Data Guide

To run ForeTiS on your data, you need to provide a CSV or HDF5/H5/H5PY file like described below. ForeTiS is designed to work with several file types besides the one we provide in this repository as tutorial data. For a better understanding, we provide a tutorial video, where we conduct case studies and in this course also go into detail about the data to be provided: tut_adv_casestudies.

CSV

To use your own CSV data, the dataset must be in such a manner that the dataset_specific_config.ini file can be filled like you can see in the figure below or as described under dataset_specific_config.ini. This figure is an example for a csv file that is suitable for ForeTiS. Important is that it contains a header with the naming of the columns, one sample per row, features and target value in the columns, and a column with the time information.

Example of a CSV file fitting for ForeTiS

dataset_specific_config.ini

In this file you can define some characteristics of your data. The following points should be adjusted:

  • values_for_counter: the values that should trigger the counter adder

  • columns_for_counter: the columns where the counter adder should be applied

  • columns_for_lags: the columns that should be lagged by one sample

  • columns_for_rolling_mean: the columns where the rolling mean should be applied

  • columns_for_lags_rolling_mean: the columns where seasonal lagged rolling mean should be applied

  • imputation: whether to perfrom imputation or not

  • resample_weekly: whether to resample weekly or not

  • string_columns: columns containing strings

  • float_columns: columns containing floats

  • time_column: columns containing the time information

  • time_format: the time format, either “W”, “D”, or “H”
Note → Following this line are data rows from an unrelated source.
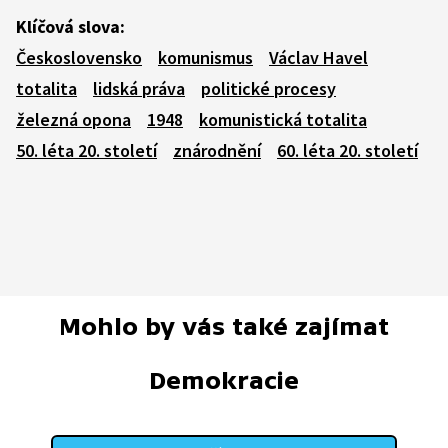
Klíčová slova:
Československo
komunismus
Václav Havel
totalita
lidská práva
politické procesy
železná opona
1948
komunistická totalita
50. léta 20. století
znárodnění
60. léta 20. století
Mohlo by vás také zajímat
Demokracie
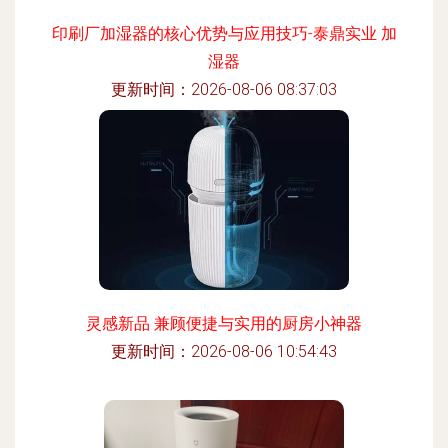
印刷厂加湿器的核心优势与应用技巧-泰鼎实业 加
湿器
更新时间：2026-08-06 08:37:03
灵感新品 兼顾便捷与实用的厨房小神器
更新时间：2026-08-06 10:54:43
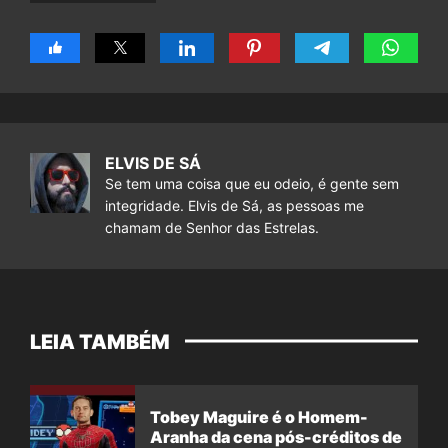
ELVIS DE SÁ
Se tem uma coisa que eu odeio, é gente sem
integridade. Elvis de Sá, as pessoas me
chamam de Senhor das Estrelas.
LEIA TAMBÉM
Tobey Maguire é o Homem-
Aranha da cena pós-créditos de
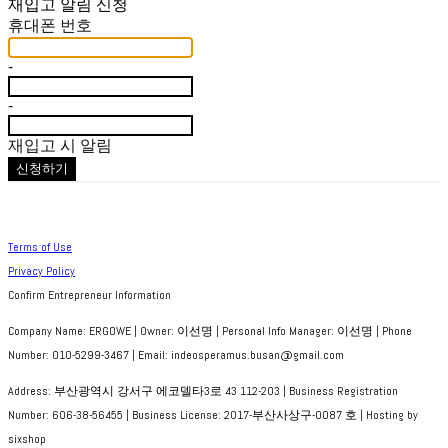
재입고 알림 신청
휴대폰 번호
-
-
재입고 시 알림
신청하기
Terms of Use
Privacy Policy
Confirm Entrepreneur Information
Company Name: ERGOWE | Owner: 이선명 | Personal Info Manager: 이선명 | Phone
Number: 010-5299-3467 | Email: indeosperamus.busan@gmail.com
Address: 부산광역시 강서구 에코델타3로 43 112-203 | Business Registration
Number:
606-38-56455
| Business License:
2017-부산사상구-0087 호
| Hosting by
sixshop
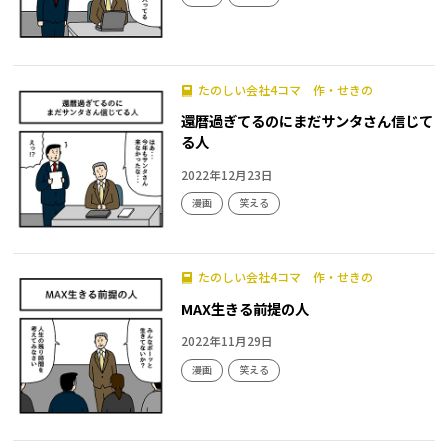
たのしい会社4コマ 作・せきの
還暦過ぎてるのにまだサンタさん信じて
る人
2022年12月23日
漫画
笑える
たのしい会社4コマ 作・せきの
MAX生きる前提の人
2022年11月29日
漫画
笑える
  • seasonal_periods: how many datapoints one season has

  • featuresets_regex: regular expression with which the feature sets should be filtered

  • features: the features of the dataset

  • categorical_columns: the categorical columns of the dataset

  • max_seasonal_lags: maximal number of seasonal lags to be applied

  • target_column: the target column for the prediction

In the Video tutorial: ForeTiS case studies, you can see exemplary on two case studies, how the configuration file should look like.

Preprocessing

In the preprocessing step, the actions defined in the dataset_specific_config.ini file will be performed. Additionally, useless columns get dropped and, if the amount of a focus product gets predicted, the correlating products gets calculated. Afterwards, in the featureadding and resampling step, the feature engineering happens where additional useful statisical and calendar features (like defined in the dataset_specific_config.ini file) get added and the categorical features get on hot encoded. Then, if defined, the data gets resampled and the datasets like described in HDF5 / H5 / H5PY will be created and saved. Once the dataset is preprocessed and the HDF5 file is generated, the algorithm recognized this when restarting experiments and directly reads in the HDF5 file to avoid redoing the time consuming preprocessing step.